2. There’s a difference between working on your business and working in it 

Most business owners think that working on their business means them manning the fort. The truth is, there’s a major difference between working on your business and working in it. When you work in it, you’re basically doing the role of any average employee, be it opening the shop, or cleaning the counters, or running the register. 

Granted, these things are important. But working on your business is something that only you, as the entrepreneur, can do. And when you know how to work on your business, to develop reproducible systems, to think up ways to make it grow and thrive, that’s when you can start to see results beyond what you and your two hands can do. 

3. The Franchise Prototype encourages reproducibility. 

Franchising is not some mere fad; it’s actually a business model you can pursue to help you develop your business in such a way that it’s not wholly dependent on your presence. After all, your goal when you started the business most likely included time freedom, right? And you won’t have time freedom if your business requires you to be there every opening hour. 

The author encourages you, even as you start a small business, to view it as a potential large corporation, with franchise shops open everywhere. That way, you’re forced to think about the systems that need to be in place for the concept, products, and services to be reproducible over several “branches.” Whether or not you do franchise out someday is not the question; the challenge is to think big even when you’re still small. 

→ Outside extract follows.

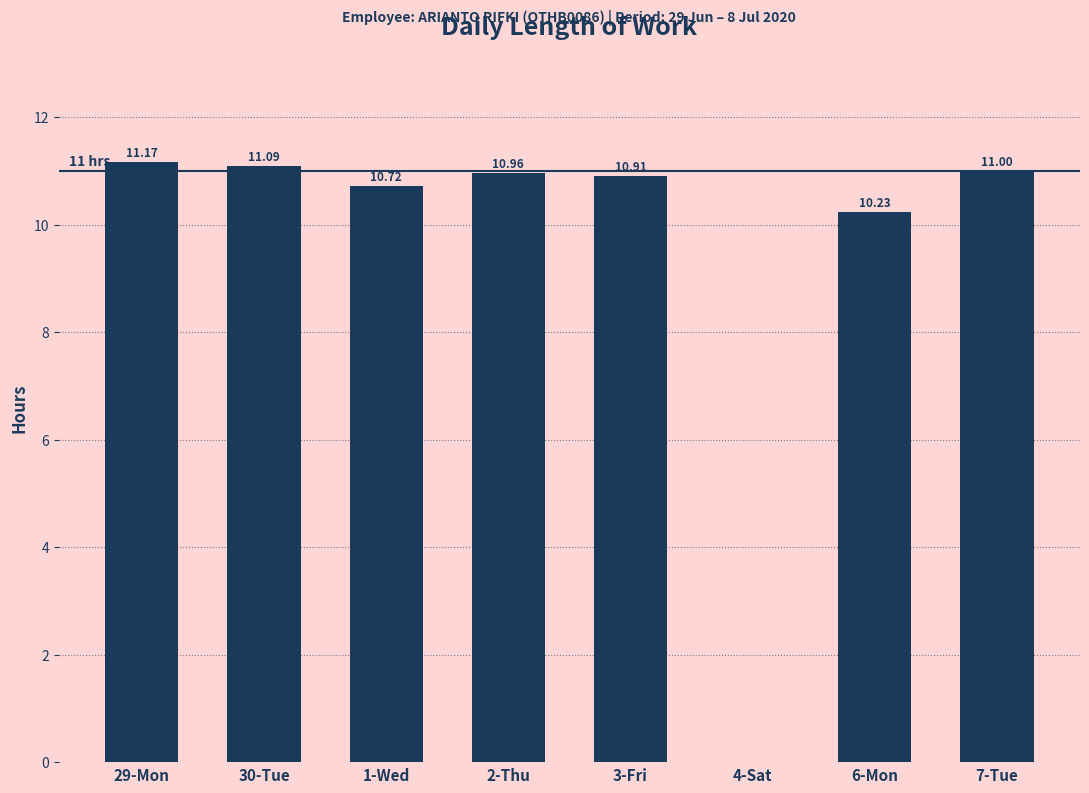

What is the sum of all values?

76.1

Being an Entrepreneur Can Be Rewarding 

Creating something from what seems to be nothing is the essence of entrepreneurship, and it can be a rewarding experience. But it can also be a real challenge, especially if you’re not used to delegating and assigning roles and tasks to other people. 

Hopefully, this book can help shift your mindset and prepare you for your most important role in your business: of overseeing and propelling your business forward as a true entrepreneur!